ふと、手から体温が消えた。振り返ると、少女が無言で瞳を伏せ、胸の前で手を組んでいた。恐怖のあまり神に祈りを捧げているのか--次の瞬間、何の前触れもなく地震が起きた。状況を察するよりも早く、捕獲者との間に亀裂が入る。不安定な足元に立って居られず、アゾットはその場に膝をついた。その体勢のまま背後を振り返る。
最初に映ったのは、驚いた顔。自分が今どのような状況にあるのか理解出来ていないのだろう。地震のせいで足場を踏み外した少女が、ゆっくりと崖下に落ちていく。アゾットは少女の名前を叫びながら必死に手を伸ばした。しかし間に合わなかった。
崖から身を乗り出すと、小さくなった少女が崖下を流れる濁流に飲み込まれ、やがて姿を消した。この高さから落ちた上に急流に飲み込まれてしまえば、生存は絶望的だろう。彼の意図とは全く異なる形で、部外者はいなくなった。
第三者が居なくなった後、仕事をするのは簡単だった。持ち前の身体能力の高さで崖の地割れを飛び越えると、服の下に隠したアゾット剣を取り出す。相手が身構えるよりも早く距離を詰めると、練習通り一撃で仕留めた。
これで依頼は完了だ。仕事は誰にも見られていない。多少の時間のロスはあったが、それも許容範囲内だろう。与えられた仕事は完璧にこなした--けれど、素直に初仕事の成功を喜べる心境にはなれなかった。暗殺者にとって部外者がどうなろうと関係ないはずなのに。己の未熟さに後悔の念が沸き上がり、下唇を噛み締めながらアゾットは踵を返した。

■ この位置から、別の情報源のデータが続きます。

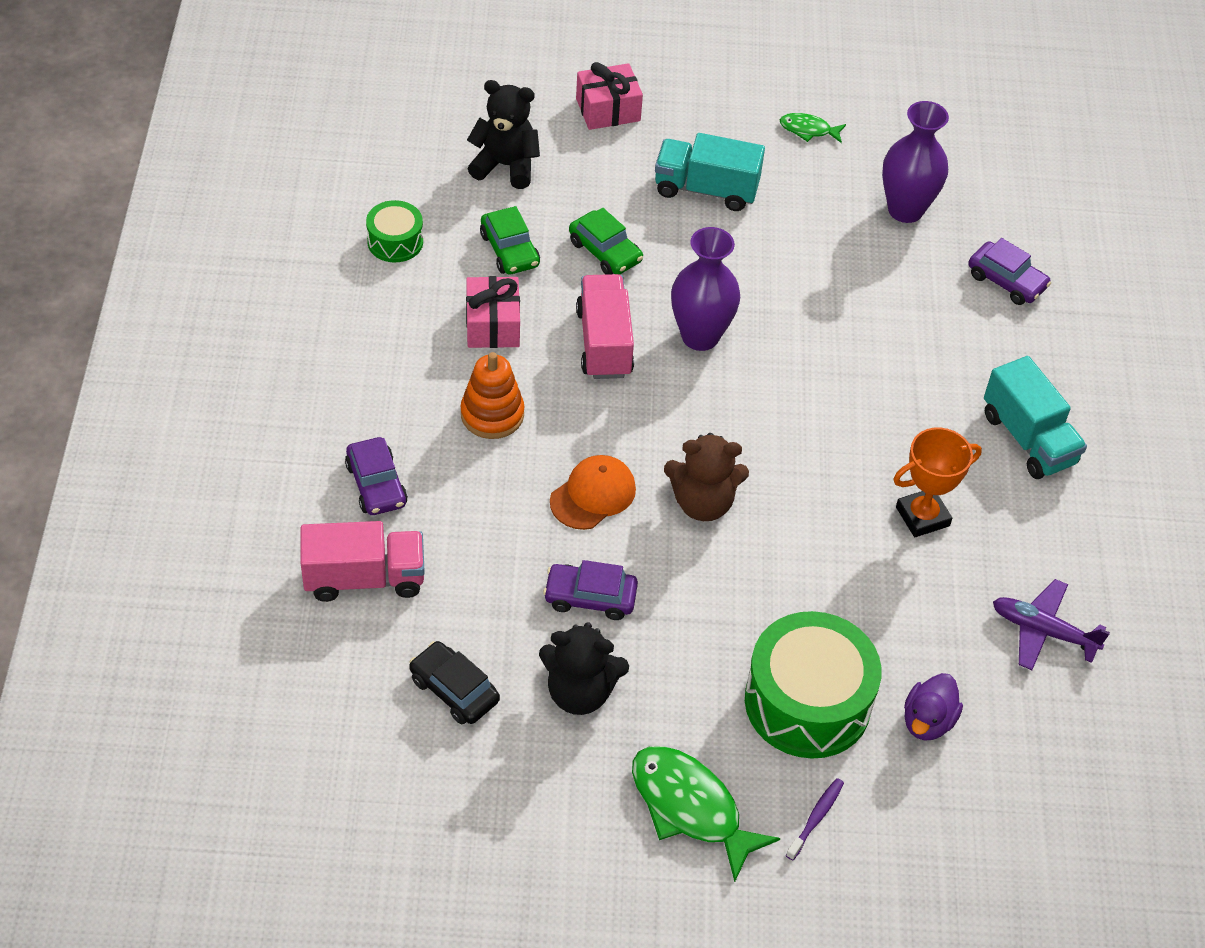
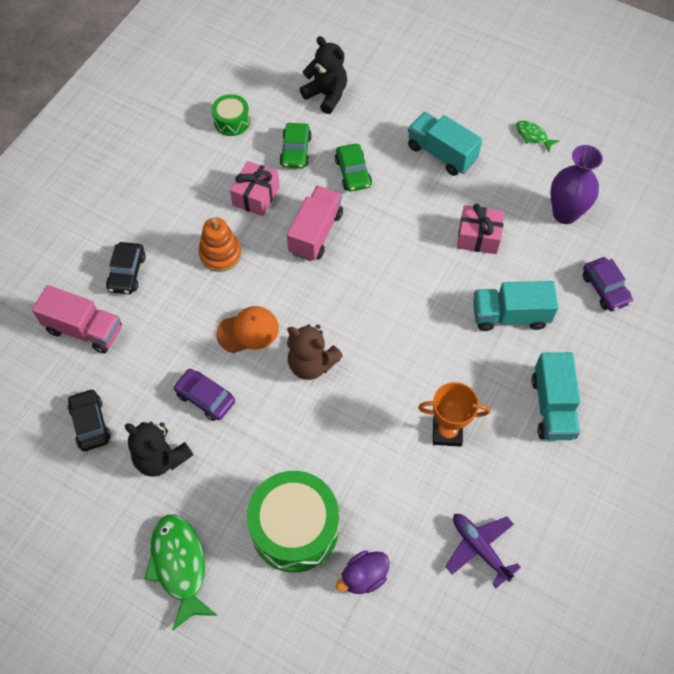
camera: 30 degrees right, 10 degrees up
purple car [345,437,408,515] -> black car [106,242,146,294]
pink gift [576,62,643,130] -> pink gift moved to [457,204,504,254]
purple vase [671,227,740,351] -> none
purple toothbrush [786,778,844,861] -> none
none -> turquoise truck [473,281,559,331]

闇に包まれた森の中を、月明かりだけを頼りに帰路を辿る。何気なく開いた右の掌を、アゾットはぼんやりと見つめた。手を繋いだ時の柔らかい感触がまだ残っている。失ってしまった温かみを受け止めるように、アゾットは拳を握った。
もう二度とこんなミスは犯さないと心に刻んで。
後日、ターゲットが警戒していた少女の力について知り合いに尋ねた。そこで“希少種”の存在を初めて知った。危険過ぎる故に存在を世界に管理という名の隔離をされているとか。相手は何故そのような質問をするのか不思議そうにしていたが、適当に誤魔化しておいた。
そしてあの時。
長い時が経ち、苦い思い出は記憶の片隅に埋まっていた。だから最初は気付かなかった。希少種の力によって想定外の不意を打たれ、動けないアゾットを見て彼女が優雅に微笑んだ瞬間、幼い少女の笑顔と重なった。
あの時の少女は生きていた。幼い子供は美しい女性へと成長していた。そして皮肉なことに、見ず知らずの相手を命懸けで庇った無垢な少女は、人を騙す詐欺師になっていた。時の流れとは面白い。アゾットの中で、彼女に対する興味が芽生えた。
その後の接触で彼女が自分の正体に気付いていないと知ったアゾットは、恩返しと称して近づくことにした。彼女と共にいる時間は思っていた以上に楽しい。口ではどうこう言いながら、はっきりと拒絶しないお人好しさが面白い。一緒に居ればいるほど、彼女に対する興味が膨らんだ。
組織に属する人間として、いずれは掟に従い彼女を始末する日がくるだろう。ただその瞬間が来るまでは、この時間を楽しんでいたいと思った。